As shown in FIGS. 3 and 5, each of the second leads 30 has an inner portion 31 an an outer portion 32. The inner portion 31 is covered with the sealing resin 50. As shown in FIGS. 3 and 11, the inner portion 31 of each of the second leads 30 has a connecting surface 311. The connecting surface 311 faces the same side as the mounting surface 211 of the pad portion 21 in the first direction z. The connecting surface 311 is located between the mounting surface 211 and the top surface 51 of the sealing resin 50 in the first direction z. In the semiconductor device A10, the connecting surface 311 is located between the mounting surface 211 and the element surface 11 of the semiconductor element 10 in the first direction z. Furthermore, in the semiconductor device A10, the connecting surface 311 of each of the second leads 30, the first surface 22A of the first support portion 22, the third surface 23A of the second support portion 23, the fifth surface 24A of the third support portion 24, and the seventh surface 25A of the fourth support portion 25 are all within the same plane.
------------------------------------------------------------
● What is expected
Return the entire passage on the second leads word for word. The lines that come next are separate material, unrelated to the passage on the second leads.
------------------------------------------------------------
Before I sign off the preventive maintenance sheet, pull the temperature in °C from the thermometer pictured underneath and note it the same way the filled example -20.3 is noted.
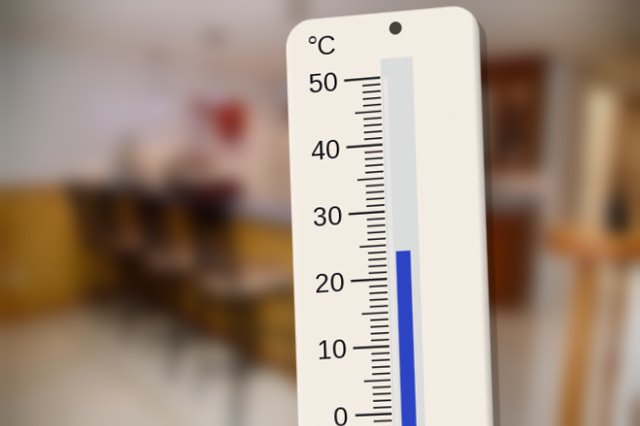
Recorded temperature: 24
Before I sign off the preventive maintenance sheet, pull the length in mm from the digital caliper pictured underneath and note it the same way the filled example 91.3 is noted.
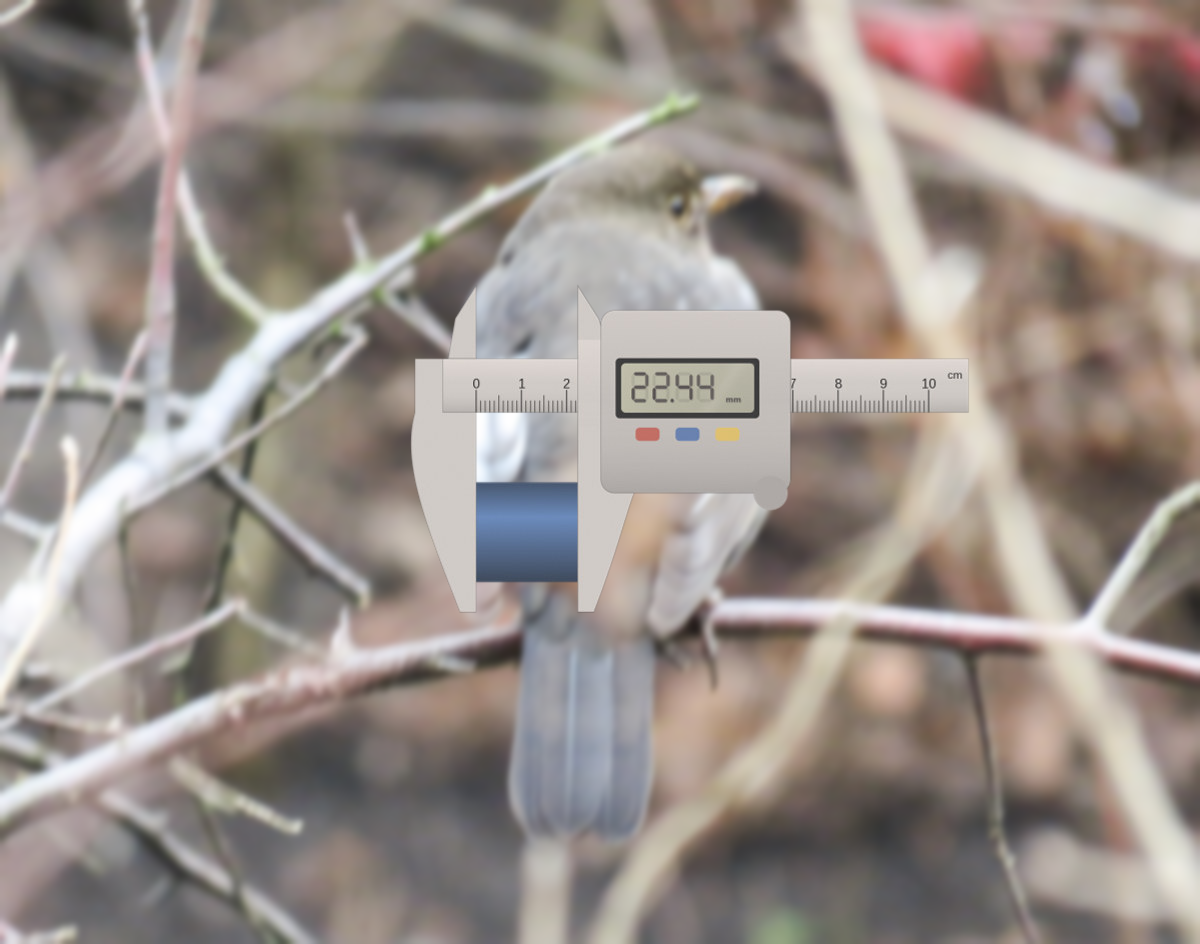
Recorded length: 22.44
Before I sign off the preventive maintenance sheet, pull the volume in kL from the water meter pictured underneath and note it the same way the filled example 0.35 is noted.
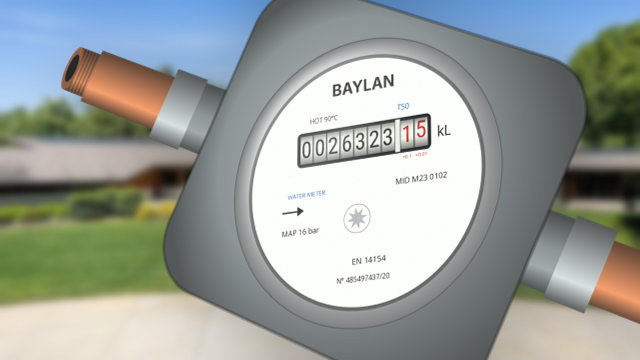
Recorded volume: 26323.15
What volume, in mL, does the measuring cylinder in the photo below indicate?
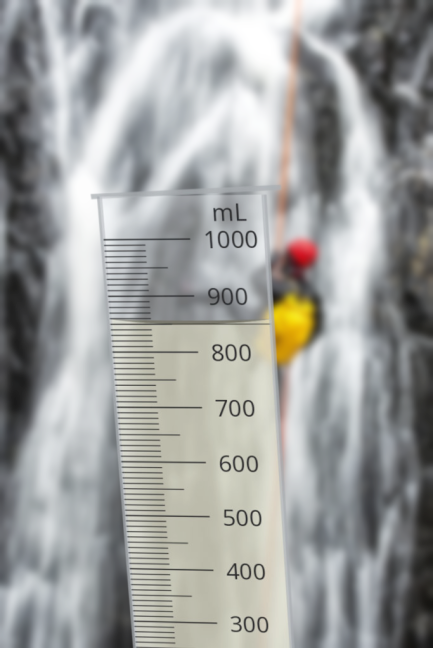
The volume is 850 mL
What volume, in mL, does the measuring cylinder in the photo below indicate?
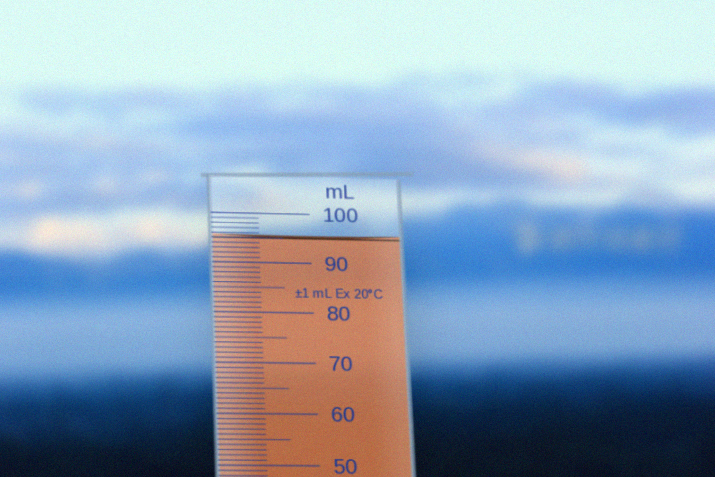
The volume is 95 mL
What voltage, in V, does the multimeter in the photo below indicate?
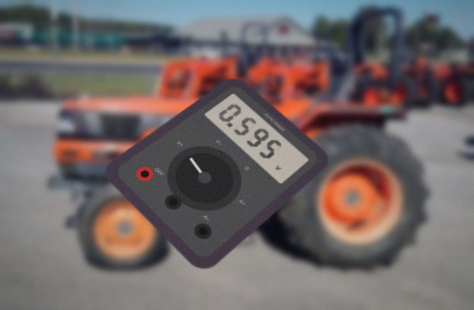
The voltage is 0.595 V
------------------------------------------------------------
● Response to the task
As shown in FIGS. 3 and 5, each of the second leads 30 has an inner portion 31 an an outer portion 32. The inner portion 31 is covered with the sealing resin 50. As shown in FIGS. 3 and 11, the inner portion 31 of each of the second leads 30 has a connecting surface 311. The connecting surface 311 faces the same side as the mounting surface 211 of the pad portion 21 in the first direction z. The connecting surface 311 is located between the mounting surface 211 and the top surface 51 of the sealing resin 50 in the first direction z. In the semiconductor device A10, the connecting surface 311 is located between the mounting surface 211 and the element surface 11 of the semiconductor element 10 in the first direction z. Furthermore, in the semiconductor device A10, the connecting surface 311 of each of the second leads 30, the first surface 22A of the first support portion 22, the third surface 23A of the second support portion 23, the fifth surface 24A of the third support portion 24, and the seventh surface 25A of the fourth support portion 25 are all within the same plane.